YOUR TASK
Only the lines from the beginning of the entries through the one with "See author's posts" should be written out, please, exactly and without any pictures.

PROVIDED RECORDS
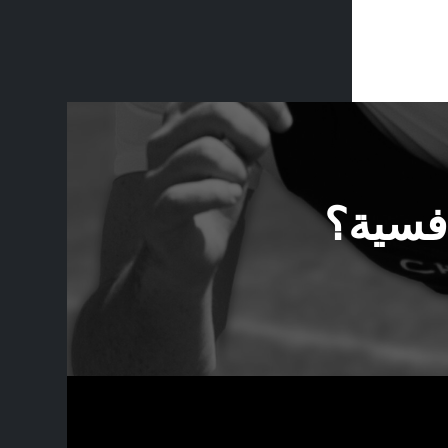
افسية؟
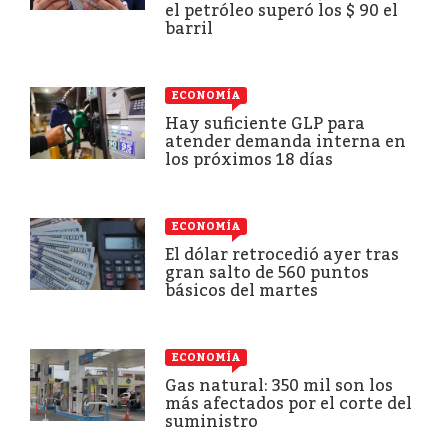
el petróleo superó los $ 90 el
barril
ECONOMÍA
Hay suficiente GLP para
atender demanda interna en
los próximos 18 días
ECONOMÍA
El dólar retrocedió ayer tras
gran salto de 560 puntos
básicos del martes
ECONOMÍA
Gas natural: 350 mil son los
más afectados por el corte del
suministro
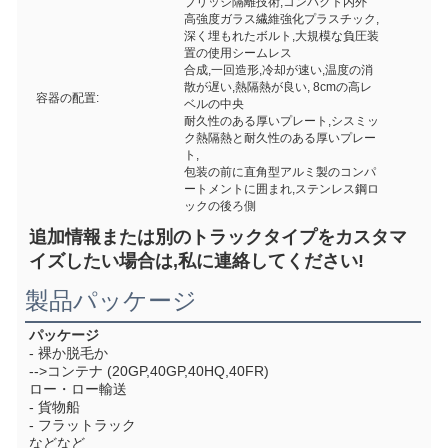
ブリッジ隔離技術,コンパクト内外
高強度ガラス繊維強化プラスチック,
深く埋もれたボルト,大規模な負圧装
置の使用シームレス
合成,一回造形,冷却が速い,温度の消
散が遅い,熱隔熱が良い, 8cmの高レ
容器の配置:
ベルの中央
耐久性のある厚いプレート,シスミッ
ク熱隔熱と耐久性のある厚いプレー
ト,
包装の前に直角型アルミ製のコンパ
ートメントに囲まれ,ステンレス鋼ロ
ックの後ろ側
追加情報または別のトラックタイプをカスタマ
イズしたい場合は,私に連絡してください!
製品パッケージ
パッケージ
- 裸か脱毛か
-->コンテナ (20GP,40GP,40HQ,40FR)
ロー・ロー輸送
- 貨物船
- フラットラック
などなど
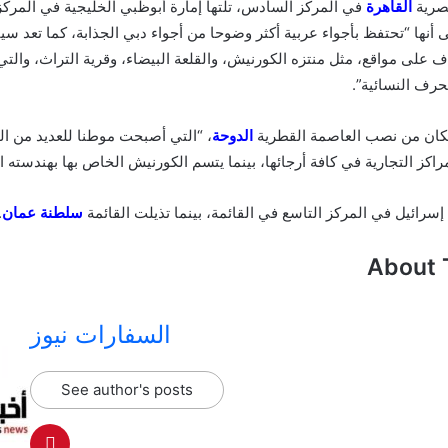
صرية
القاهرة
في المركز السادس، تلتها إمارة أبوظبي الخليجية في المركز 
ى أنها “تحتفظ بأجواء عربية أكثر وضوحا من أجواء دبي الجذابة، كما تعد سي
اف على مواقع، مثل منتزه الكورنيش، والقلعة البيضاء، وقرية التراث، وال
لحرف النسائية”.
 فكان من نصب العاصمة القطرية
الدوحة
، “التي أصبحت موطنا للعديد من ا
راكز التجارية في كافة أرجائها، بينما يتسم الكورنيش الخاص بها بهندسته ال
إسرائيل في المركز التاسع في القائمة، بينما تذيلت القائمة
سلطنة عمان
.
About 
السفارات نيوز
See author's posts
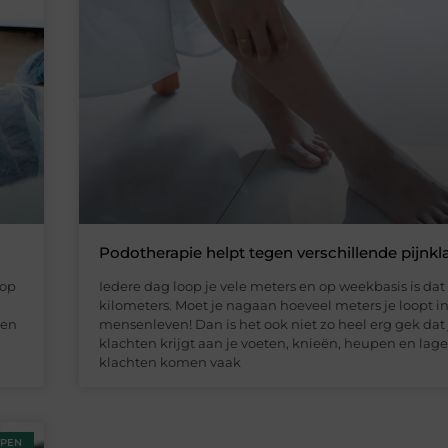
Podotherapie helpt tegen verschillende pijnk
 op
Iedere dag loop je vele meters en op weekbasis is dat
kilometers. Moet je nagaan hoeveel meters je loopt i
nen
mensenleven! Dan is het ook niet zo heel erg gek dat
klachten krijgt aan je voeten, knieën, heupen en lage 
klachten komen vaak
PEN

WORKED SOLUTION
افسية؟
el petróleo superó los $ 90 el
barril
ECONOMÍA
Hay suficiente GLP para
atender demanda interna en
los próximos 18 días
ECONOMÍA
El dólar retrocedió ayer tras
gran salto de 560 puntos
básicos del martes
ECONOMÍA
Gas natural: 350 mil son los
más afectados por el corte del
suministro
ブリッジ隔離技術,コンパクト内外
高強度ガラス繊維強化プラスチック,
深く埋もれたボルト,大規模な負圧装
置の使用シームレス
合成,一回造形,冷却が速い,温度の消
散が遅い,熱隔熱が良い, 8cmの高レ
容器の配置:
ベルの中央
耐久性のある厚いプレート,シスミッ
ク熱隔熱と耐久性のある厚いプレー
ト,
包装の前に直角型アルミ製のコンパ
ートメントに囲まれ,ステンレス鋼ロ
ックの後ろ側
追加情報または別のトラックタイプをカスタマ
イズしたい場合は,私に連絡してください!
製品パッケージ
パッケージ
- 裸か脱毛か
-->コンテナ (20GP,40GP,40HQ,40FR)
ロー・ロー輸送
- 貨物船
- フラットラック
などなど
صرية
القاهرة
في المركز السادس، تلتها إمارة أبوظبي الخليجية في المركز 
ى أنها “تحتفظ بأجواء عربية أكثر وضوحا من أجواء دبي الجذابة، كما تعد سي
اف على مواقع، مثل منتزه الكورنيش، والقلعة البيضاء، وقرية التراث، وال
لحرف النسائية”.
 فكان من نصب العاصمة القطرية
الدوحة
، “التي أصبحت موطنا للعديد من ا
راكز التجارية في كافة أرجائها، بينما يتسم الكورنيش الخاص بها بهندسته ال
إسرائيل في المركز التاسع في القائمة، بينما تذيلت القائمة
سلطنة عمان
.
About 
السفارات نيوز
See author's posts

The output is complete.